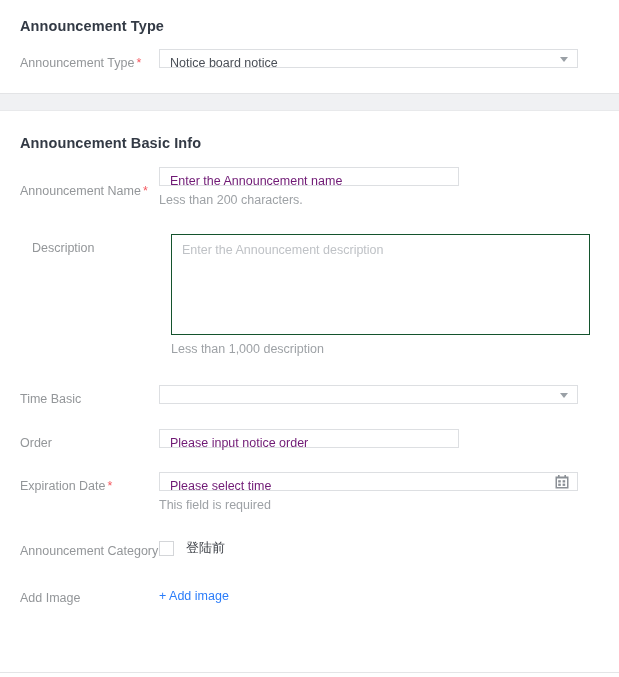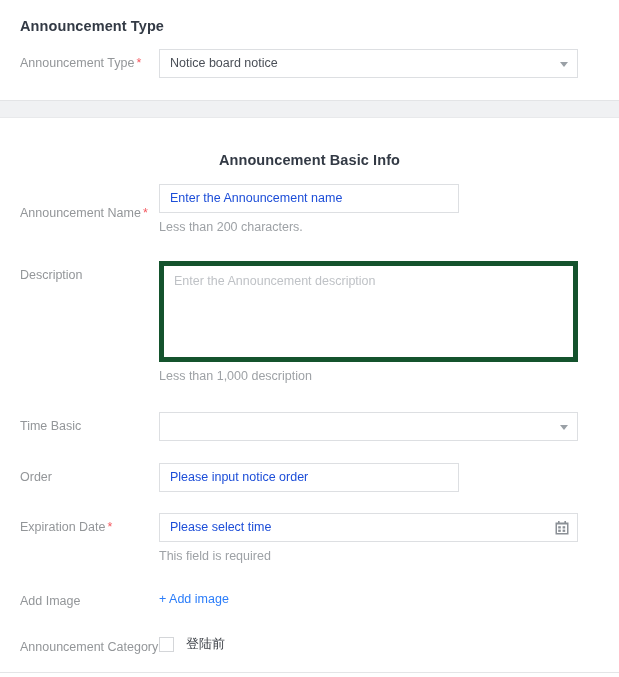--- a/index.html
+++ b/index.html
@@ -27,21 +27,21 @@
     border-top: 1px solid #e3e4e6;
     border-bottom: 1px solid #e8e9eb;
   }
   .section-title {
     font-size: 14.5px;
     font-weight: bold;
     color: #333a45;
     letter-spacing: .1px;
   }
   #sec-type .section-title { padding-top: 18px; }
-  #sec-basic .section-title { padding-top: 34px; text-align: center; }
+  #sec-basic .section-title { padding-top: 24px; }
 
   
   .form-row {
     display: flex;
     align-items: flex-start;
   }
   .row-label {
     width: 139px;
     flex: 0 0 139px;
     font-size: 12.5px;
@@ -54,30 +54,30 @@
     color: #f4585f;
     font-size: 12.5px;
     margin-left: 2px;
   }
   .row-field { flex: 1 1 auto; position: relative; }
 
   
   .ctl {
     border: 1px solid #dddfe2;
     background: #ffffff;
-    height: 29px;
+    height: 19px;
     line-height: 27px;
     font-size: 12.5px;
     color: #4a4f57;
     padding: 0 10px;
     position: relative;
   }
   .ctl.w-narrow { width: 300px; }
   .ctl.w-wide   { width: 419px; }
-  .ctl .ph { color: #1d4ed8; }
+  .ctl .ph { color: #701a75; }
 
   .caret {
     position: absolute;
     right: 9px;
     top: 50%;
     margin-top: -2px;
     width: 0; height: 0;
     border-left: 4.5px solid transparent;
     border-right: 4.5px solid transparent;
     border-top: 5px solid #9aa0a6;
@@ -87,21 +87,21 @@
     position: absolute;
     right: 8px;
     top: 50%;
     margin-top: -7px;
     width: 14px; height: 14px;
     color: #8b9096;
   }
   .cal-icon svg { display: block; width: 14px; height: 14px; }
 
   .textarea {
-    border: 5px solid #14532d;
+    border: 1px solid #14532d;
     background: #ffffff;
     width: 419px;
     height: 101px;
     font-size: 12.5px;
     padding: 7px 10px;
     color: #bfc2c6;
     line-height: 16px;
   }
 
   .hint {
@@ -132,21 +132,21 @@
   .check-label {
     font-size: 13px;
     color: #3b3f45;
     margin-left: 12px;
     font-family: "DejaVu Sans", sans-serif;
   }
 
   
   #row-type          { padding-top: 15px; padding-bottom: 22px; }
   #row-name          { padding-top: 16px; align-items: center; }
-  #row-desc          { padding-top: 26px; }
+  #row-desc          { padding-top: 26px; margin-left: 12px; }
   #row-tz            { padding-top: 28px; }
   #row-exp           { padding-top: 21px; }
   #row-order         { padding-top: 22px; }
   #row-image         { padding-top: 23px; }
   #row-category      { padding-top: 22px; }
 
   .bottom-rule {
     position: absolute;
     left: 0; right: 0;
     top: 672px;
@@ -231,32 +231,32 @@
               <rect x="7.6" y="8.6" width="2.6" height="2.3" fill="#8b9096"></rect>
               <rect x="3" y="0" width="1.6" height="3" fill="#8b9096"></rect>
               <rect x="9.4" y="0" width="1.6" height="3" fill="#8b9096"></rect>
             </svg>
           </span>
         </div>
         <div class="hint">This field is required</div>
       </div>
     </div>
 
-    <div class="form-row" id="row-image">
-      <div class="row-label"><span>Add Image</span></div>
-      <div class="row-field">
-        <a class="link-add">+ Add image</a>
-      </div>
-    </div>
-
     <div class="form-row" id="row-category">
       <div class="row-label two-line"><span>Announcement Category</span></div>
       <div class="row-field">
         <div class="checkline">
           <span class="checkbox"></span>
           <span class="check-label">登陆前</span>
         </div>
       </div>
     </div>
+
+    <div class="form-row" id="row-image">
+      <div class="row-label"><span>Add Image</span></div>
+      <div class="row-field">
+        <a class="link-add">+ Add image</a>
+      </div>
+    </div>
   </div>
 
   <div class="bottom-rule"></div>
 </div>
 
 </body></html>

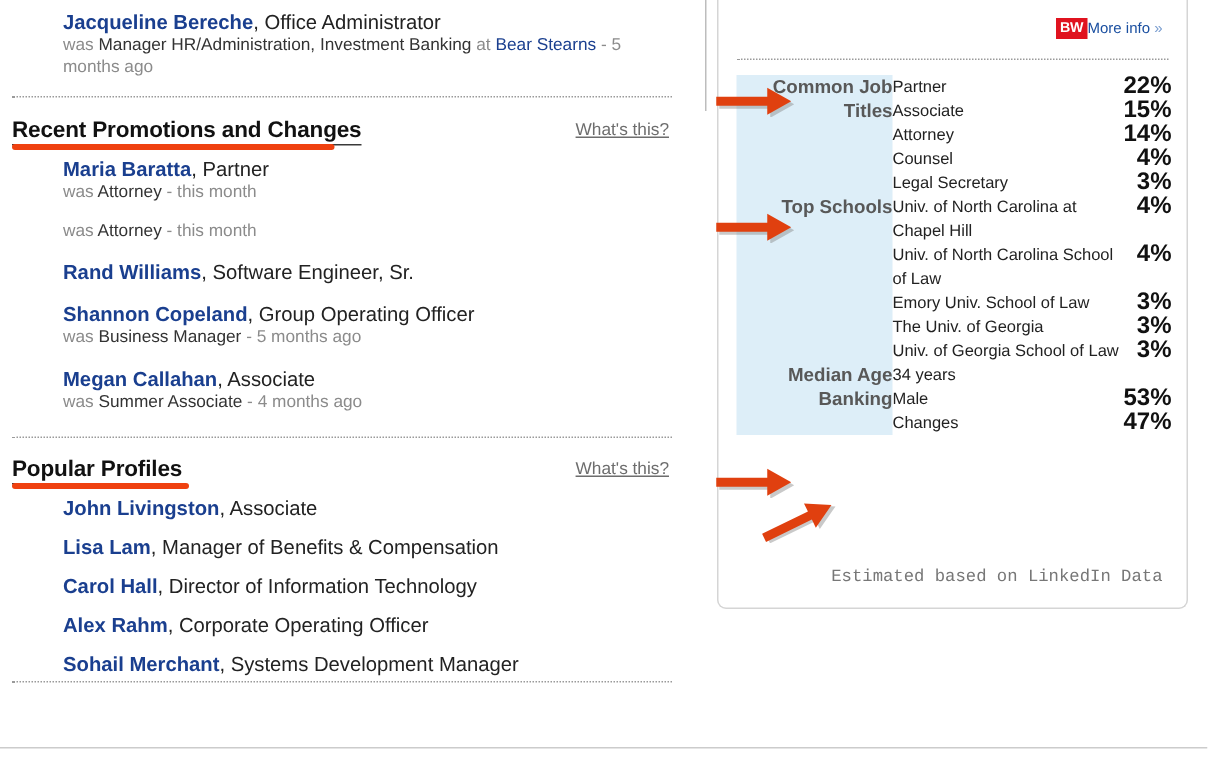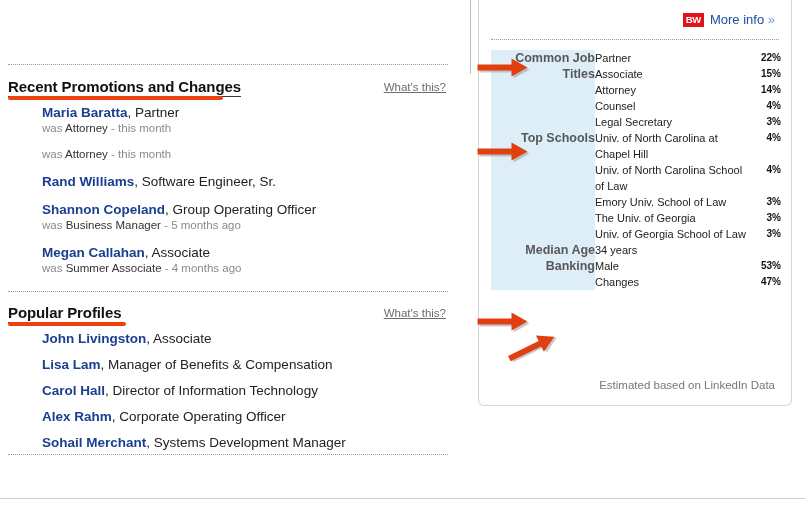--- a/index.html
+++ b/index.html
@@ -119,36 +119,35 @@
     border-top: none;
     border-radius: 0 0 6px 6px;
     box-sizing: border-box;
   }
   #moreinfo-row {
     position: absolute;
     right: 16px;
     top: 52px;
     display: flex;
     align-items: center;
-    gap: 6px;
   }
   #bw-badge {
     display: inline-block;
     background: #e0131f;
     color: #ffffff;
     font-weight: bold;
     font-size: 9.5px;
     line-height: 12px;
     padding: 1px 3px 1px 3px;
     letter-spacing: -0.3px;
     font-family: "Liberation Sans", sans-serif;
   }
   #more-info-link {
     color: #1a4fa0;
-    font-size: 13px;
+    font-size: 10px;
     text-decoration: none;
   }
   #more-info-link .chev { color: #7b9ed0; }
 
   #panel-dotsep {
     position: absolute;
     left: 12px;
     right: 12px;
     top: 79px;
     border-top: 1px dotted #9a9a9a;
@@ -176,47 +175,60 @@
     box-sizing: border-box;
   }
   td.val-cell {
     padding-left: 9px;
     font-size: 11px;
     color: #222;
     line-height: 16px;
   }
   td.pct-cell {
     text-align: right;
-    font-size: 10px;
+    font-size: 16px;
     font-weight: bold;
     color: #111;
     line-height: 16px;
     width: 34px;
     white-space: nowrap;
   }
 
   #estimate-note {
     position: absolute;
     right: 16px;
     bottom: 14px;
     font-size: 11.5px;
     color: #777777;
+    font-family: Liberation Mono, monospace;
   }
 
   
   .arrow {
     position: absolute;
     pointer-events: none;
   }
 </style>
 </head>
 <body>
 
 <div id="left-column">
 
+  <div class="person-block" style="position:absolute; left:0; top:6px; width:430px;">
+    <div class="person-line">
+      <a href="#" class="person-name">Jacqueline Bereche</a><span class="person-title">, Office Administrator</span>
+    </div>
+    <div class="person-sub" style="width:390px;">
+      <span class="sub-was">was</span>
+      <span class="sub-prev">Manager HR/Administration, Investment Banking</span>
+      <span class="sub-was">at</span>
+      <a href="#" class="sub-company">Bear Stearns</a>
+      <span class="sub-time">- 5 months ago</span>
+    </div>
+  </div>
 
   <div class="dotted-sep" style="position:absolute; left:8px; top:64px; width:440px;"></div>
 
   <div class="section-head-row" style="position:absolute; left:0; top:78px; width:458px;">
     <div class="section-title">
       <span class="u">Recent Promotions and Changes</span>
     </div>
     <a href="#" class="whats-this">What's this?</a>
   </div>
   <div class="redline" style="left:8px; top:96px; width:215px;"></div>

##########

** Required work **
Count the lines in the listing where the string "letter" appears, and give only the count.

** Exercise answer **
2